Уже раскрыв тетрадь и предварительно разглядев ее, Марк пробежал глазами первый стих и ничего в нем не понял: буквы будто русские, а смысла никакого. Вспомнил Марк, как после войны Урлухов прислал ему еды и на бумажном пакете с пшеном тоже какой-то ребенок похожую бессмыслицу писал.
— А что это? — спросил Марк.
— Стих, что, не видно?
Марк еще раз прочитал написанное и пожал плечами.
— Ну ты и штымп! — покачал головою Юрец. — Что, по-свойски не кумекаешь?
— Не кумекаю… — признался Марк.
— Ладно, объясню, — сказал Юрец. — Селедка — это галстук, кимарка — это вот нары, тарачки — папиросы, тумак — это вроде тебя человек, хевра — это хорошая компания, штевкал — это жрал… Понятно?
Марк скривился, снял с носа тяжелые очки.
— Что, стих не нравится? — в тонком голосе Юрца зазвучали угрожающие нотки. Марк тяжело вздохнул.
— Думаю, что для попугая, это немного трудно… он такого еще не учил никогда.
— Ну так он еще в тюрьме не был, а раз сейчас в тюрьме — пусть учит, а то я его!..
— Ну хорошо… — согласился Марк. Юрец ушел, закрыв за собою железную дверь на замок. Марк просматривал тетрадку стихов, и взгляд его за толстыми линзами очков тускнел.
— Свалехался Ваня в рыжую хавырку… — прочитал Марк вслух начало одного стиха.
Закрыл тетрадку и снял очки.
Солнечный луч тем временем сполз с клетки, стоявшей на каменном полу, и стал понемногу забираться своей весенней желтизной на гладкие доски нар. Кузьма снова кашлянул. Марк отвлекся от воровских стихов и, подняв клетку, поставил ее снова в солнечный луч.
— Вот, Кузьма, — грустным голосом сказал он, — видишь, что учить придется? Штевкать — жрать — кушать… Да, штевкать хочется… А, Кузьма, хочется пшена поштев-кать? 0-о-ой! Ну давай учить, слушай: «Свалехался Ваня в рыжую хавырку, дурку разкоцал, шоб селедку купить…» О! Смотри, Кузьма, одно русское слово нашлось — купить! Неужели они что-то покупают? Ну, давай сначала:
«Свалехался Ваня в рыжую хавырку…» Через какое-то время, когда солнце уже заползло на белую оштукатуренную стену, в железной двери открылась кормушка, и в ней показалось улыбчивобезобразное лицо беззубого Хропуна, заключенного, которому доверяли возить по тюремным коридорам бачок с едой.

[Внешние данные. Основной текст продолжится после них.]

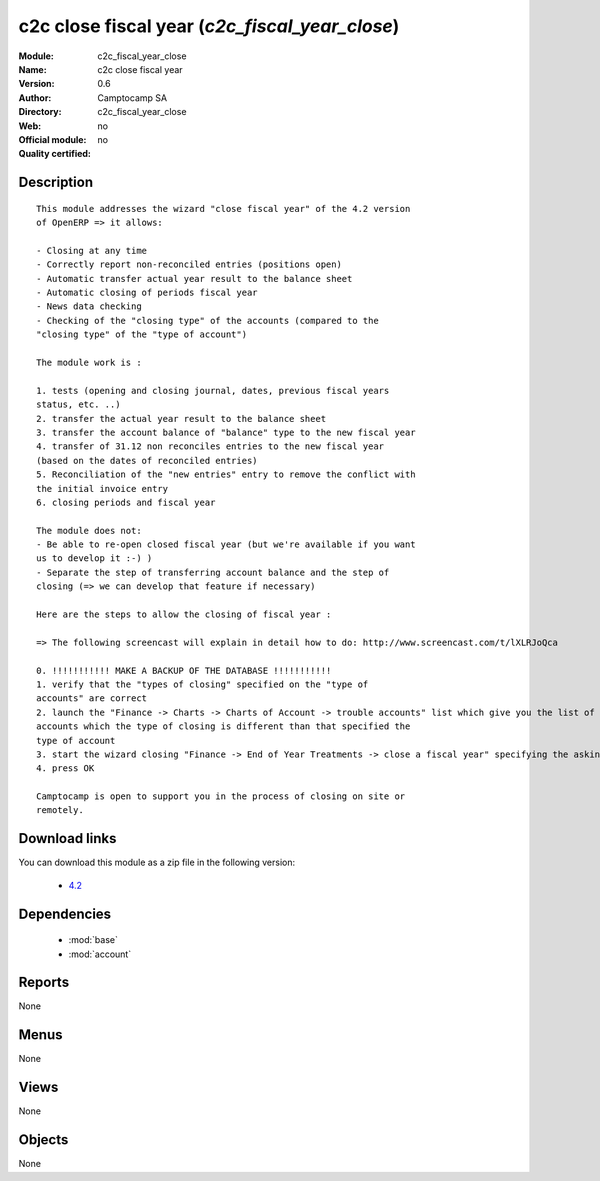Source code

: 
.. module:: c2c_fiscal_year_close
    :synopsis: c2c close fiscal year 
    :noindex:
.. 

.. raw:: html

    <link rel="stylesheet" href="../_static/hide_objects_in_sidebar.css" type="text/css" />

c2c close fiscal year (*c2c_fiscal_year_close*)
===============================================
:Module: c2c_fiscal_year_close
:Name: c2c close fiscal year
:Version: 0.6
:Author: Camptocamp SA
:Directory: c2c_fiscal_year_close
:Web: 
:Official module: no
:Quality certified: no

Description
-----------

::

  	This module addresses the wizard "close fiscal year" of the 4.2 version
  	of OpenERP => it allows:
  
  	- Closing at any time
  	- Correctly report non-reconciled entries (positions open)
  	- Automatic transfer actual year result to the balance sheet
  	- Automatic closing of periods fiscal year
  	- News data checking
  	- Checking of the "closing type" of the accounts (compared to the
  	"closing type" of the "type of account")
  
  	The module work is :
  
  	1. tests (opening and closing journal, dates, previous fiscal years
  	status, etc. ..)
  	2. transfer the actual year result to the balance sheet
  	3. transfer the account balance of "balance" type to the new fiscal year
  	4. transfer of 31.12 non reconciles entries to the new fiscal year
  	(based on the dates of reconciled entries)
  	5. Reconciliation of the "new entries" entry to remove the conflict with
  	the initial invoice entry
  	6. closing periods and fiscal year
  
  	The module does not:
  	- Be able to re-open closed fiscal year (but we're available if you want
  	us to develop it :-) )
  	- Separate the step of transferring account balance and the step of
  	closing (=> we can develop that feature if necessary)
  
  	Here are the steps to allow the closing of fiscal year :
  
  	=> The following screencast will explain in detail how to do: http://www.screencast.com/t/lXLRJoQca
  
  	0. !!!!!!!!!!! MAKE A BACKUP OF THE DATABASE !!!!!!!!!!!
  	1. verify that the "types of closing" specified on the "type of
  	accounts" are correct
  	2. launch the "Finance -> Charts -> Charts of Account -> trouble accounts" list which give you the list of all the
  	accounts which the type of closing is different than that specified the
  	type of account
  	3. start the wizard closing "Finance -> End of Year Treatments -> close a fiscal year" specifying the asking fields
  	4. press OK
  
  	Camptocamp is open to support you in the process of closing on site or
  	remotely.

Download links
--------------

You can download this module as a zip file in the following version:

  * `4.2 <http://www.openerp.com/download/modules/4.2/c2c_fiscal_year_close.zip>`_
  	

Dependencies
------------

 * :mod:`base`
 * :mod:`account`

Reports
-------

None


Menus
-------


None


Views
-----


None



Objects
-------

None
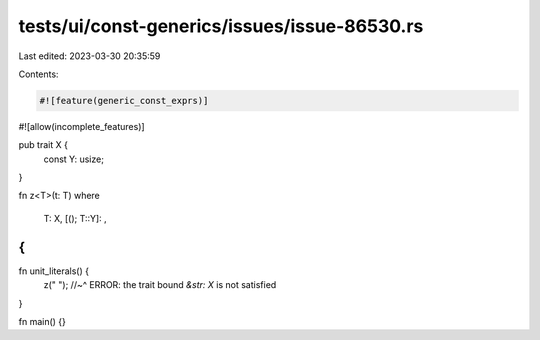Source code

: tests/ui/const-generics/issues/issue-86530.rs
=============================================

Last edited: 2023-03-30 20:35:59

Contents:

.. code-block:: rs

    #![feature(generic_const_exprs)]
#![allow(incomplete_features)]

pub trait X {
    const Y: usize;
}

fn z<T>(t: T)
where
    T: X,
    [(); T::Y]: ,
{
}

fn unit_literals() {
    z(" ");
    //~^ ERROR: the trait bound `&str: X` is not satisfied
}

fn main() {}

— Ну ты, артист, миску давай! — сказал он. Марк схватил железную миску, подбежал к двери. Хропун забрал ее и вернул уже наполненной какой-то рыжеватой жижей.
— На двоих! — шамкнул он. — Кружку!
Кормушка захлопнулась.
Марк глотнул из жестяной кружки морковного отвара — во рту сразу стало тепло и приятно. Потом, переложив несколько ложек жижи прямо в кормушку клетки, принялся за ужин.
Жижа показалась Марку слишком горячей, и он решил обождать. Из клетки донесся серьезный шорох — Марк посмотрел и увидел, как жадно набросился Кузьма на еду.
— Приятного аппетита! — горько усмехнулся Марк. Птица не ответила.
Глава 40
Краснореченск был городом одного завода. Завод был режимным, а потому и город отсутствовал на географических картах. Но в почтовых справочниках он присутствовал, правда, не под своим настоящим именем. Там он назывался — Балабинск-18. И шли в город Балабинск-18 письма и посылки, шли и попадали в Краснореченск, но не было в этом никакого беспорядка или безобразия.